## start Extract provided

Newton’s misfortunes were largely the result of his own choosing.
On one occasion he became employed on a slave trader in North Africa.
                He soon fell sick, was unable to care for himself, and nearly starved to death.
                        He was so ill that the slaves in chains pitied him,
                                sharing their meager portions with him.
                                        Yet, he still remained stubbornly wicked,
                                                and in his degeneracy tried to influence others to live as he did.

During those years he often entered into a state of spiritual awakening,
        but those moments were short-lived,
                and he invariably lapsed into a more wicked and loathsome direction.

Even in his youth he became, almost inexplicably,
        the captain of a slave ship,
                landing at least one load of human cargo in Charleston, South Carolina,
                        where hurricane Hugo and Ike are soon to appear.
                                It is reported that at times he was so wretched
                                        that even his crew regarded him as little more than an animal.

## end Extract provided

Instruction - Write out every proper name that appears in the passage about Newton. The listing after this passage has nothing to do with what's asked here.

## start Data shown

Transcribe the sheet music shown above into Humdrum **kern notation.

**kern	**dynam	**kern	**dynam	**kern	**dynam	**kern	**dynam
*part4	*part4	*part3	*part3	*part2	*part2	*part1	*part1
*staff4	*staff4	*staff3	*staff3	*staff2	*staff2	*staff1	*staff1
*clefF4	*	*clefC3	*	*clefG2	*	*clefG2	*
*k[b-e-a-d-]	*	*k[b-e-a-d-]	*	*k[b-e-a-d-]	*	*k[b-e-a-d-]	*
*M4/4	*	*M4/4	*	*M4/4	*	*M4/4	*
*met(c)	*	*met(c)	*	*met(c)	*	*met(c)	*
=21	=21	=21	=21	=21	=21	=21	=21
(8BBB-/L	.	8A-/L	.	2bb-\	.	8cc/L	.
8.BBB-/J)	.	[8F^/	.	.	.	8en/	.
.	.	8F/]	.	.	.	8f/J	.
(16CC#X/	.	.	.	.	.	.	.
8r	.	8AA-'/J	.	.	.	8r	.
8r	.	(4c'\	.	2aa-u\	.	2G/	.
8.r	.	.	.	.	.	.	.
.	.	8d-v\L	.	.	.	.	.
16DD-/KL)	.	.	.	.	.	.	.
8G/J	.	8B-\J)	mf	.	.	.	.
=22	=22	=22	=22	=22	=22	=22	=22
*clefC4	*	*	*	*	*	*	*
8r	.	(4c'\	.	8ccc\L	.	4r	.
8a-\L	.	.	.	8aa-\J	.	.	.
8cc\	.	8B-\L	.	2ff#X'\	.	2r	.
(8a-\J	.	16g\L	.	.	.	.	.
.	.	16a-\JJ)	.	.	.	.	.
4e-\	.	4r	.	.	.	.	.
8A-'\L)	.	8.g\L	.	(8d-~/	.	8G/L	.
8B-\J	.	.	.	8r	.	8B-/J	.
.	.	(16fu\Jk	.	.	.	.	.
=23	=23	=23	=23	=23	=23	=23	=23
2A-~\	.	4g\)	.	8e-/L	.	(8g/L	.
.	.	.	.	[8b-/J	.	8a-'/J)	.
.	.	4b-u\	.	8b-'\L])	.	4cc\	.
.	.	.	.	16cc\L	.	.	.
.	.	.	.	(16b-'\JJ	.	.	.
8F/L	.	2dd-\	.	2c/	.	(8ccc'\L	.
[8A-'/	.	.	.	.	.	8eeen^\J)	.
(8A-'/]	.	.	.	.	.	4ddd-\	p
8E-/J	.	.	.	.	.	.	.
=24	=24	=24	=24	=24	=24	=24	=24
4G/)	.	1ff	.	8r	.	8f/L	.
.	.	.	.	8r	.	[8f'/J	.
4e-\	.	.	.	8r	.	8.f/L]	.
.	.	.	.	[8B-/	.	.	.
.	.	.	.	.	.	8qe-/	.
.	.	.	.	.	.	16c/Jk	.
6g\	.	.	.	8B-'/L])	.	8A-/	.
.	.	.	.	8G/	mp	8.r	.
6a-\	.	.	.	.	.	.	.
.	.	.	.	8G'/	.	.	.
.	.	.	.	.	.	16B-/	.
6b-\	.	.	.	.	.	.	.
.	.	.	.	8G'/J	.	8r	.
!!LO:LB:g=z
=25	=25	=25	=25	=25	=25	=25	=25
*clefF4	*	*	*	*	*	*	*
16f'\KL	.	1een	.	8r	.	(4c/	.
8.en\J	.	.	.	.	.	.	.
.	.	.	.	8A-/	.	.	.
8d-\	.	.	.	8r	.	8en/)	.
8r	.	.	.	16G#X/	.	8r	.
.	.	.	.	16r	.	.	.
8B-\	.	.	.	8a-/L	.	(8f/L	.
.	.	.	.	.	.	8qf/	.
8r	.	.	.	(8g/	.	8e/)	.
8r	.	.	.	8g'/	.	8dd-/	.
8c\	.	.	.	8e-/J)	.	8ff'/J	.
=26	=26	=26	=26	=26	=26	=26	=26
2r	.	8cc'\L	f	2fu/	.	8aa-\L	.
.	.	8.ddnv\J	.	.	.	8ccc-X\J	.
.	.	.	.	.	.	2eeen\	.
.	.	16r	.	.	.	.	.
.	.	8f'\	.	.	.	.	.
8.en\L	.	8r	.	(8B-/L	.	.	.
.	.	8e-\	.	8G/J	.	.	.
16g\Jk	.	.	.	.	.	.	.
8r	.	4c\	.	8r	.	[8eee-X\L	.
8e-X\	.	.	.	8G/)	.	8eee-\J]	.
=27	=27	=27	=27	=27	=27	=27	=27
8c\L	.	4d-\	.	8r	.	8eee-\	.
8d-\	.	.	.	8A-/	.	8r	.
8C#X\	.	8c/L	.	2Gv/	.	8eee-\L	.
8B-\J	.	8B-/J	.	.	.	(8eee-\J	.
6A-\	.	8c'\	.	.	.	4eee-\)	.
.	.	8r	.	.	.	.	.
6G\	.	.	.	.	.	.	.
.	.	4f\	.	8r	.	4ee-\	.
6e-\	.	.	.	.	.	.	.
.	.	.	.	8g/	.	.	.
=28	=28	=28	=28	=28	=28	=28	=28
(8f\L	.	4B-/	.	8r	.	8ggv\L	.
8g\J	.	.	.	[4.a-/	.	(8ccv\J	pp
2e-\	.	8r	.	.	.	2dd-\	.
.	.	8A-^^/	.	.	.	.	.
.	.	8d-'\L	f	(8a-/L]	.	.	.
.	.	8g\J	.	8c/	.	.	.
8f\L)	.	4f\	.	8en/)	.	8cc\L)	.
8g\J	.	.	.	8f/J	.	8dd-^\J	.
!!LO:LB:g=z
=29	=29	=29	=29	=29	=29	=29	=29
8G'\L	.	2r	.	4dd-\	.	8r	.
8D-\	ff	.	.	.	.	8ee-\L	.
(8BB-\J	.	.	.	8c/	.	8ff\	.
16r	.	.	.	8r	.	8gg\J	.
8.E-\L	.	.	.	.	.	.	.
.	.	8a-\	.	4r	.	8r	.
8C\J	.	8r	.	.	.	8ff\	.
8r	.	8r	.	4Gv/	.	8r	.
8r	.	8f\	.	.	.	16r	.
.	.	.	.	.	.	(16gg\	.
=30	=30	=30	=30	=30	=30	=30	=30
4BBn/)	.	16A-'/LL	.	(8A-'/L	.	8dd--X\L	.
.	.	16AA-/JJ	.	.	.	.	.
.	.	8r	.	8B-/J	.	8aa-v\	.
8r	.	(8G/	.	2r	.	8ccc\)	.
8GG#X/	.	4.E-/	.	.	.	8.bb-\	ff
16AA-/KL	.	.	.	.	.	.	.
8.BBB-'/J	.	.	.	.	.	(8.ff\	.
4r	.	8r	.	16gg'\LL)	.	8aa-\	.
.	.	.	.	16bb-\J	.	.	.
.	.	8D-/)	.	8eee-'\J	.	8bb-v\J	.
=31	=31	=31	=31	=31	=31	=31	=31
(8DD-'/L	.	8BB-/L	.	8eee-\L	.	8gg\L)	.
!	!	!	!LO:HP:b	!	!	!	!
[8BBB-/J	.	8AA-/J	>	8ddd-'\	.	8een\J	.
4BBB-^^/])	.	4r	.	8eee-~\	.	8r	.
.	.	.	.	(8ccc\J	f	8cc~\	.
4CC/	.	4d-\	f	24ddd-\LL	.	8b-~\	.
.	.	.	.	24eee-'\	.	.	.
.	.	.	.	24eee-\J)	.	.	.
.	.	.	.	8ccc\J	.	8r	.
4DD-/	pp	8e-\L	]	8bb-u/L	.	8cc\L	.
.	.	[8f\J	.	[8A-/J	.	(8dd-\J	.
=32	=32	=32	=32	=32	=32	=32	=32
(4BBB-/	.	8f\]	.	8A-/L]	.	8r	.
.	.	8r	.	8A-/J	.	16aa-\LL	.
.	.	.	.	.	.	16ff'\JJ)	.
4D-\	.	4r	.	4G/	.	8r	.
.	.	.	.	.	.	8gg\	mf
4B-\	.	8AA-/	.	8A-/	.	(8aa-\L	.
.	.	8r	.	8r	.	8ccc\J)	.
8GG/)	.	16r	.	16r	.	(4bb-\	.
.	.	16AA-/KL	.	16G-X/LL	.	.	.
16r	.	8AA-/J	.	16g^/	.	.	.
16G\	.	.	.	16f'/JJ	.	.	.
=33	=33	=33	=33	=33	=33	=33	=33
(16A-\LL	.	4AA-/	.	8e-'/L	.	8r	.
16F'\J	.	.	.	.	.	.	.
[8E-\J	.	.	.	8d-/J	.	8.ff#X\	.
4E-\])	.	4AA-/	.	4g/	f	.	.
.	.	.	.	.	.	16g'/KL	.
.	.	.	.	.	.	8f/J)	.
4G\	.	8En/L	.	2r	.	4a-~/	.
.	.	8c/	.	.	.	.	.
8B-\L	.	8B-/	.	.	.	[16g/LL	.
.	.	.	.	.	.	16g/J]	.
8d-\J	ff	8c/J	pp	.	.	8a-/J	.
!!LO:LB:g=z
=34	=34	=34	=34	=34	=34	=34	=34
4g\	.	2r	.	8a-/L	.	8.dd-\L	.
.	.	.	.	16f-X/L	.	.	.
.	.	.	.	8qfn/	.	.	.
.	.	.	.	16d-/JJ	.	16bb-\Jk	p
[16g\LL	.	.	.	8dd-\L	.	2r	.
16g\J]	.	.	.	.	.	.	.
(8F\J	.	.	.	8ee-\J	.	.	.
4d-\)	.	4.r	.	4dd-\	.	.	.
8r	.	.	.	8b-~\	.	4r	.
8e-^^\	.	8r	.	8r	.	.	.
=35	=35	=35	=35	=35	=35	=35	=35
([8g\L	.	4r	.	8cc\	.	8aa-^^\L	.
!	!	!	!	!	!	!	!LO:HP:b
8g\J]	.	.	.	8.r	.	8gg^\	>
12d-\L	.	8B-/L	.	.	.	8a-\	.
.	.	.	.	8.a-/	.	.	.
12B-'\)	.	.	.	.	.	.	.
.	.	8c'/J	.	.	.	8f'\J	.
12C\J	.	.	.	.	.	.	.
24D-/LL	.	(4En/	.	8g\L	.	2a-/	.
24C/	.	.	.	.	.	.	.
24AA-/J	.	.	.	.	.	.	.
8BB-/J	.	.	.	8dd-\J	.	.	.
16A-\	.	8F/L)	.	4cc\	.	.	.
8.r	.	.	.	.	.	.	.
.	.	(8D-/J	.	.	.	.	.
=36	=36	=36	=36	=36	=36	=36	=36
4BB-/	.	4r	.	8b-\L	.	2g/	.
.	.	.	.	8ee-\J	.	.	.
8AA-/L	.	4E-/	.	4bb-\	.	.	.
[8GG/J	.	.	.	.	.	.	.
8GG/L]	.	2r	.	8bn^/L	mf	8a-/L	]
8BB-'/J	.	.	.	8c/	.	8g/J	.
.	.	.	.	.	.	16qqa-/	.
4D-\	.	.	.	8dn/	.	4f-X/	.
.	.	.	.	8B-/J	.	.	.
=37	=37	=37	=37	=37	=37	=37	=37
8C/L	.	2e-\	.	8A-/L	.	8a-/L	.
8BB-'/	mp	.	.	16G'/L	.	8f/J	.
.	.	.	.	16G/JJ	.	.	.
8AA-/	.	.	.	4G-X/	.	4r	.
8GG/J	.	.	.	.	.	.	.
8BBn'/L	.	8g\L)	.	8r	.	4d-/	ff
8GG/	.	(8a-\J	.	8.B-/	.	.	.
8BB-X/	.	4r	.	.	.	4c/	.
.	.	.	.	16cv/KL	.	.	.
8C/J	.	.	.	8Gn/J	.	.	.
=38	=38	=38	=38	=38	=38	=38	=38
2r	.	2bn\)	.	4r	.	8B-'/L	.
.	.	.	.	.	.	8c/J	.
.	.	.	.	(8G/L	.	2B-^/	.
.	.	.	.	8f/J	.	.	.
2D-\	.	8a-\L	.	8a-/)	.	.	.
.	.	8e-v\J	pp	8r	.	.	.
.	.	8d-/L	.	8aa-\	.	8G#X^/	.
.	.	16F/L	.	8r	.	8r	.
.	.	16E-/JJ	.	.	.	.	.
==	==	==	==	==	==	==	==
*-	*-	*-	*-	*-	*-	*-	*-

## end Data shown
## start Data shown

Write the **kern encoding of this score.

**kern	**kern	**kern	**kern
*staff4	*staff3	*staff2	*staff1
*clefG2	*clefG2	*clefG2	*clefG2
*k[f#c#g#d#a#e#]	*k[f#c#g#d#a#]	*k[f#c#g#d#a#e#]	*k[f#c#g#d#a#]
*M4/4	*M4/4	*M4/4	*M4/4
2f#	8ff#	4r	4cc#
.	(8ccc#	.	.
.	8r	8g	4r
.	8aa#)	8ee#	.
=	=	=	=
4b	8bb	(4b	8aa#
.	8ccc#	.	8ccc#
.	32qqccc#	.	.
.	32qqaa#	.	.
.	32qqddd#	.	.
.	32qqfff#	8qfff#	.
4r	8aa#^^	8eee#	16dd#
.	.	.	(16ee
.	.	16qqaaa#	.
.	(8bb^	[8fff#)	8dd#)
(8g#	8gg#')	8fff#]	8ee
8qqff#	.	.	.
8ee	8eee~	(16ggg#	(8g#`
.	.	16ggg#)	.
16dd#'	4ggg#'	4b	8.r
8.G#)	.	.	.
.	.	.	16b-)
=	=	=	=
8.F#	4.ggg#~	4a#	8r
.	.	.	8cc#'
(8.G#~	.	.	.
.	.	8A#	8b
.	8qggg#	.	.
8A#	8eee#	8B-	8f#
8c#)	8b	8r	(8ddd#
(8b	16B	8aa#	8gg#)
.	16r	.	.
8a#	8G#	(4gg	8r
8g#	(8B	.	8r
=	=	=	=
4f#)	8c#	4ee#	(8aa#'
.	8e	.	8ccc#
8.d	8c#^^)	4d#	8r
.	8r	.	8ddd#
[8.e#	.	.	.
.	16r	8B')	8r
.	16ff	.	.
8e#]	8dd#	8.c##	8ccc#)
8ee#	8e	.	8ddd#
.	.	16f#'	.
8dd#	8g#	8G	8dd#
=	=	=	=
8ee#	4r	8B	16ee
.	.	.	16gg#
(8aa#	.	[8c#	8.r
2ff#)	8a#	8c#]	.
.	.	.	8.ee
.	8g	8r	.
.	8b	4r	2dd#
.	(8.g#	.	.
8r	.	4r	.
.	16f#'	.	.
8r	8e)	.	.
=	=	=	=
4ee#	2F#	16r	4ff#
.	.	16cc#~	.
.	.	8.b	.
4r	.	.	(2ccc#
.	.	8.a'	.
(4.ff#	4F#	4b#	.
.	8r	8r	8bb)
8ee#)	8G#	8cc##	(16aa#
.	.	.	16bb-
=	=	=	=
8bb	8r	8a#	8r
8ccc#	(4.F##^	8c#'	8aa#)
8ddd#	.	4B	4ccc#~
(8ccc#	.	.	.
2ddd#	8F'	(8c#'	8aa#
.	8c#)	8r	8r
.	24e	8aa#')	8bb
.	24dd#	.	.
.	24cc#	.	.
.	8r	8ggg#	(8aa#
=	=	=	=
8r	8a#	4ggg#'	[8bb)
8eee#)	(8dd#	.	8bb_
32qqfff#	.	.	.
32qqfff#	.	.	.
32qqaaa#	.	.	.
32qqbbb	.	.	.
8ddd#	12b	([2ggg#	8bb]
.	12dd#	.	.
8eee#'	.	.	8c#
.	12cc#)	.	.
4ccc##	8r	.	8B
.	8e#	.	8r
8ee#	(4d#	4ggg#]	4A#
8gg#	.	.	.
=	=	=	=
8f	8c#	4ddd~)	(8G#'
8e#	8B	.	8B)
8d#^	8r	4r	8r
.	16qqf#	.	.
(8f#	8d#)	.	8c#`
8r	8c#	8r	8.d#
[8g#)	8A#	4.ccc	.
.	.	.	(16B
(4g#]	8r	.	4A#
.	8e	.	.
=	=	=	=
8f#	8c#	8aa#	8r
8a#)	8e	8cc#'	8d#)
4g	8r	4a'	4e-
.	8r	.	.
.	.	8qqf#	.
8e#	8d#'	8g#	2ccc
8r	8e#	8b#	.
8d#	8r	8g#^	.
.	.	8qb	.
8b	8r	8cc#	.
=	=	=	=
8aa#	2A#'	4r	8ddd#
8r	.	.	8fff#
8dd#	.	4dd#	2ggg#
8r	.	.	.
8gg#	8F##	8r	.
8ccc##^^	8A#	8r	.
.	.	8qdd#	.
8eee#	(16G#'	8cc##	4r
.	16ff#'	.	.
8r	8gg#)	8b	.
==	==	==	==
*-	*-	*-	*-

## end Data shown

Exercise solution - Newton, North Africa, Charleston, South Carolina, Hugo, Ike